──────── Data for the task ────────

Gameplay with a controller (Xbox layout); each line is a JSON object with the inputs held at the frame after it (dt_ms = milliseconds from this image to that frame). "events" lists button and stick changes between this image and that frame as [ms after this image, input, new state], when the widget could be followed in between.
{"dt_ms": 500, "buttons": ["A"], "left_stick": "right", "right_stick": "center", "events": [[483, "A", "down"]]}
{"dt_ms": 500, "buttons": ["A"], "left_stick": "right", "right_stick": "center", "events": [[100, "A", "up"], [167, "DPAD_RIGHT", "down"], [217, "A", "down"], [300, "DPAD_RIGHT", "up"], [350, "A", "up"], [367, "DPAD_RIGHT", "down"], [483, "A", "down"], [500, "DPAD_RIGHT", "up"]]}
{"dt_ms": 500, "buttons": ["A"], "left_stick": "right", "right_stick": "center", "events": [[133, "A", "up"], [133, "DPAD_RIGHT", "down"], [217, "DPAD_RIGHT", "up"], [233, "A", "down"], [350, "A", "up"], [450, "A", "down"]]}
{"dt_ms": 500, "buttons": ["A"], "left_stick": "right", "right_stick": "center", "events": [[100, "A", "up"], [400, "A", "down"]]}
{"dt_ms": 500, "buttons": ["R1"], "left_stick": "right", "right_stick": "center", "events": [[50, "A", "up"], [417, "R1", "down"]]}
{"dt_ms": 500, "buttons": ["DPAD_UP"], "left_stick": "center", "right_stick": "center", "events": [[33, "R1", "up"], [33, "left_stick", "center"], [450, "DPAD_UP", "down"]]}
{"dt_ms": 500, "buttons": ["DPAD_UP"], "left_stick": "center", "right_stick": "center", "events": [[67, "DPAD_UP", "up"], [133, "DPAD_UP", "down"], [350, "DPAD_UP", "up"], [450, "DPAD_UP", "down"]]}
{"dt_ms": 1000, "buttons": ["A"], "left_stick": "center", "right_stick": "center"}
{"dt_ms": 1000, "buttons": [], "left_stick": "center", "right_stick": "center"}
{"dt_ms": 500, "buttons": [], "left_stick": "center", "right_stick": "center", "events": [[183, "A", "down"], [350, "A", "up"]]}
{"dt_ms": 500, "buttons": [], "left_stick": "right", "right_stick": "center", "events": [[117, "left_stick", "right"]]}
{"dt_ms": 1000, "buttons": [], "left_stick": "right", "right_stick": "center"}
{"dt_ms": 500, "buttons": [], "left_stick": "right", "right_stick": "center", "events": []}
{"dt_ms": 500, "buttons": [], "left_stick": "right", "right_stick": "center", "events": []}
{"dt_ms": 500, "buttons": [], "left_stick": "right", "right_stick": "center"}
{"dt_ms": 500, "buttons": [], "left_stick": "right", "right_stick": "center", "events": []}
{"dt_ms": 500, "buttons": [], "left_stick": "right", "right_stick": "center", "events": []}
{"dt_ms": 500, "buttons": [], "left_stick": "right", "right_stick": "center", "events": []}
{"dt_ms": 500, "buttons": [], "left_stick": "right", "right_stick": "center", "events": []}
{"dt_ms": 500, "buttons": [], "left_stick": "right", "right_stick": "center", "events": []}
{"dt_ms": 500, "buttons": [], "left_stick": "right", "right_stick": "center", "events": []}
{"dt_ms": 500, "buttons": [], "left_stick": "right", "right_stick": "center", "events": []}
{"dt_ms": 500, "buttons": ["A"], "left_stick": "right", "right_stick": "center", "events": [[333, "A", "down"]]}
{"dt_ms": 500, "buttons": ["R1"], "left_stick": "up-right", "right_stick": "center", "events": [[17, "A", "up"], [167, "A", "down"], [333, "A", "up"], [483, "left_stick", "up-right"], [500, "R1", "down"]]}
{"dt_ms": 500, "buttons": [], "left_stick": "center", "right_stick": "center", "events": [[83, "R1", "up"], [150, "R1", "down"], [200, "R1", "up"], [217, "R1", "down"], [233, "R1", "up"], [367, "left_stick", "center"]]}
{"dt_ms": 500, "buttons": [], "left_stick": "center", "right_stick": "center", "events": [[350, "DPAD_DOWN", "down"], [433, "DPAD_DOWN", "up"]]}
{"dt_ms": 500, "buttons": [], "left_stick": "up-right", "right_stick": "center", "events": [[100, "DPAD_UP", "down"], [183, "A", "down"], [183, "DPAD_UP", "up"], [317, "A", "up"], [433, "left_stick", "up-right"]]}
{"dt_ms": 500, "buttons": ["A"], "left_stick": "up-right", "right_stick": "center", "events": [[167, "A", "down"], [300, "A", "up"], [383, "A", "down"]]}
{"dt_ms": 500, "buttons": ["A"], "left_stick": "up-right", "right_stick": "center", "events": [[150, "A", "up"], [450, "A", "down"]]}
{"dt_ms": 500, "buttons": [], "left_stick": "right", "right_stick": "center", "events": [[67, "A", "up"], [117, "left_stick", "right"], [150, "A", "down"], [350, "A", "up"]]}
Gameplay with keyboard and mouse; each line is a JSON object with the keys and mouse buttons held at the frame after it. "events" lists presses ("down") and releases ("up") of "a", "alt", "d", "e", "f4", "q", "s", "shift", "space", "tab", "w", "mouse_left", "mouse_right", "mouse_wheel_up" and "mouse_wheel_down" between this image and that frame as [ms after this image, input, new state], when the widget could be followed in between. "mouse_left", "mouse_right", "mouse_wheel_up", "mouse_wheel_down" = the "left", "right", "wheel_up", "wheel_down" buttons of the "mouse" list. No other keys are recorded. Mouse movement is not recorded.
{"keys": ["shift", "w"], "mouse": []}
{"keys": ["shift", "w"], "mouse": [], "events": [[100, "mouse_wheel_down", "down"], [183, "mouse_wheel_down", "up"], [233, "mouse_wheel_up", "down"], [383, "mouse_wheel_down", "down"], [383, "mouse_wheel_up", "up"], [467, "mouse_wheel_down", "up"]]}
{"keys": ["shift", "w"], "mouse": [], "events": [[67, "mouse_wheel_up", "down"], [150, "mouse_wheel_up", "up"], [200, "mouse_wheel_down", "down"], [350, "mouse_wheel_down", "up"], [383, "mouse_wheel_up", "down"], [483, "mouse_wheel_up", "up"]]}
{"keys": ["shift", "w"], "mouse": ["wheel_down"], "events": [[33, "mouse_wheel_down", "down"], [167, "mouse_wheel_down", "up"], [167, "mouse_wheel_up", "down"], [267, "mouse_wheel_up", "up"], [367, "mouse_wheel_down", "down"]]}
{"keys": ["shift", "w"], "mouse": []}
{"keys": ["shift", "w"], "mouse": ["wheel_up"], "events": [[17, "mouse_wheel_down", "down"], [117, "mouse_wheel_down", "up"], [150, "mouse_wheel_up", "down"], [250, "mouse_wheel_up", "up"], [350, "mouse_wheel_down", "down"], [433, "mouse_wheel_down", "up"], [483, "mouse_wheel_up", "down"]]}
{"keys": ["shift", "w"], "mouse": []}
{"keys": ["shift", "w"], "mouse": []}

────────

All the data is to be copied over exactly as it stands.

Answer to the problem >>
Gameplay with a controller (Xbox layout); each line is a JSON object with the inputs held at the frame after it (dt_ms = milliseconds from this image to that frame). "events" lists button and stick changes between this image and that frame as [ms after this image, input, new state], when the widget could be followed in between.
{"dt_ms": 500, "buttons": ["A"], "left_stick": "right", "right_stick": "center", "events": [[483, "A", "down"]]}
{"dt_ms": 500, "buttons": ["A"], "left_stick": "right", "right_stick": "center", "events": [[100, "A", "up"], [167, "DPAD_RIGHT", "down"], [217, "A", "down"], [300, "DPAD_RIGHT", "up"], [350, "A", "up"], [367, "DPAD_RIGHT", "down"], [483, "A", "down"], [500, "DPAD_RIGHT", "up"]]}
{"dt_ms": 500, "buttons": ["A"], "left_stick": "right", "right_stick": "center", "events": [[133, "A", "up"], [133, "DPAD_RIGHT", "down"], [217, "DPAD_RIGHT", "up"], [233, "A", "down"], [350, "A", "up"], [450, "A", "down"]]}
{"dt_ms": 500, "buttons": ["A"], "left_stick": "right", "right_stick": "center", "events": [[100, "A", "up"], [400, "A", "down"]]}
{"dt_ms": 500, "buttons": ["R1"], "left_stick": "right", "right_stick": "center", "events": [[50, "A", "up"], [417, "R1", "down"]]}
{"dt_ms": 500, "buttons": ["DPAD_UP"], "left_stick": "center", "right_stick": "center", "events": [[33, "R1", "up"], [33, "left_stick", "center"], [450, "DPAD_UP", "down"]]}
{"dt_ms": 500, "buttons": ["DPAD_UP"], "left_stick": "center", "right_stick": "center", "events": [[67, "DPAD_UP", "up"], [133, "DPAD_UP", "down"], [350, "DPAD_UP", "up"], [450, "DPAD_UP", "down"]]}
{"dt_ms": 1000, "buttons": ["A"], "left_stick": "center", "right_stick": "center"}
{"dt_ms": 1000, "buttons": [], "left_stick": "center", "right_stick": "center"}
{"dt_ms": 500, "buttons": [], "left_stick": "center", "right_stick": "center", "events": [[183, "A", "down"], [350, "A", "up"]]}
{"dt_ms": 500, "buttons": [], "left_stick": "right", "right_stick": "center", "events": [[117, "left_stick", "right"]]}
{"dt_ms": 1000, "buttons": [], "left_stick": "right", "right_stick": "center"}
{"dt_ms": 500, "buttons": [], "left_stick": "right", "right_stick": "center", "events": []}
{"dt_ms": 500, "buttons": [], "left_stick": "right", "right_stick": "center", "events": []}
{"dt_ms": 500, "buttons": [], "left_stick": "right", "right_stick": "center"}
{"dt_ms": 500, "buttons": [], "left_stick": "right", "right_stick": "center", "events": []}
{"dt_ms": 500, "buttons": [], "left_stick": "right", "right_stick": "center", "events": []}
{"dt_ms": 500, "buttons": [], "left_stick": "right", "right_stick": "center", "events": []}
{"dt_ms": 500, "buttons": [], "left_stick": "right", "right_stick": "center", "events": []}
{"dt_ms": 500, "buttons": [], "left_stick": "right", "right_stick": "center", "events": []}
{"dt_ms": 500, "buttons": [], "left_stick": "right", "right_stick": "center", "events": []}
{"dt_ms": 500, "buttons": [], "left_stick": "right", "right_stick": "center", "events": []}
{"dt_ms": 500, "buttons": ["A"], "left_stick": "right", "right_stick": "center", "events": [[333, "A", "down"]]}
{"dt_ms": 500, "buttons": ["R1"], "left_stick": "up-right", "right_stick": "center", "events": [[17, "A", "up"], [167, "A", "down"], [333, "A", "up"], [483, "left_stick", "up-right"], [500, "R1", "down"]]}
{"dt_ms": 500, "buttons": [], "left_stick": "center", "right_stick": "center", "events": [[83, "R1", "up"], [150, "R1", "down"], [200, "R1", "up"], [217, "R1", "down"], [233, "R1", "up"], [367, "left_stick", "center"]]}
{"dt_ms": 500, "buttons": [], "left_stick": "center", "right_stick": "center", "events": [[350, "DPAD_DOWN", "down"], [433, "DPAD_DOWN", "up"]]}
{"dt_ms": 500, "buttons": [], "left_stick": "up-right", "right_stick": "center", "events": [[100, "DPAD_UP", "down"], [183, "A", "down"], [183, "DPAD_UP", "up"], [317, "A", "up"], [433, "left_stick", "up-right"]]}
{"dt_ms": 500, "buttons": ["A"], "left_stick": "up-right", "right_stick": "center", "events": [[167, "A", "down"], [300, "A", "up"], [383, "A", "down"]]}
{"dt_ms": 500, "buttons": ["A"], "left_stick": "up-right", "right_stick": "center", "events": [[150, "A", "up"], [450, "A", "down"]]}
{"dt_ms": 500, "buttons": [], "left_stick": "right", "right_stick": "center", "events": [[67, "A", "up"], [117, "left_stick", "right"], [150, "A", "down"], [350, "A", "up"]]}
Gameplay with keyboard and mouse; each line is a JSON object with the keys and mouse buttons held at the frame after it. "events" lists presses ("down") and releases ("up") of "a", "alt", "d", "e", "f4", "q", "s", "shift", "space", "tab", "w", "mouse_left", "mouse_right", "mouse_wheel_up" and "mouse_wheel_down" between this image and that frame as [ms after this image, input, new state], when the widget could be followed in between. "mouse_left", "mouse_right", "mouse_wheel_up", "mouse_wheel_down" = the "left", "right", "wheel_up", "wheel_down" buttons of the "mouse" list. No other keys are recorded. Mouse movement is not recorded.
{"keys": ["shift", "w"], "mouse": []}
{"keys": ["shift", "w"], "mouse": [], "events": [[100, "mouse_wheel_down", "down"], [183, "mouse_wheel_down", "up"], [233, "mouse_wheel_up", "down"], [383, "mouse_wheel_down", "down"], [383, "mouse_wheel_up", "up"], [467, "mouse_wheel_down", "up"]]}
{"keys": ["shift", "w"], "mouse": [], "events": [[67, "mouse_wheel_up", "down"], [150, "mouse_wheel_up", "up"], [200, "mouse_wheel_down", "down"], [350, "mouse_wheel_down", "up"], [383, "mouse_wheel_up", "down"], [483, "mouse_wheel_up", "up"]]}
{"keys": ["shift", "w"], "mouse": ["wheel_down"], "events": [[33, "mouse_wheel_down", "down"], [167, "mouse_wheel_down", "up"], [167, "mouse_wheel_up", "down"], [267, "mouse_wheel_up", "up"], [367, "mouse_wheel_down", "down"]]}
{"keys": ["shift", "w"], "mouse": []}
{"keys": ["shift", "w"], "mouse": ["wheel_up"], "events": [[17, "mouse_wheel_down", "down"], [117, "mouse_wheel_down", "up"], [150, "mouse_wheel_up", "down"], [250, "mouse_wheel_up", "up"], [350, "mouse_wheel_down", "down"], [433, "mouse_wheel_down", "up"], [483, "mouse_wheel_up", "down"]]}
{"keys": ["shift", "w"], "mouse": []}
{"keys": ["shift", "w"], "mouse": []}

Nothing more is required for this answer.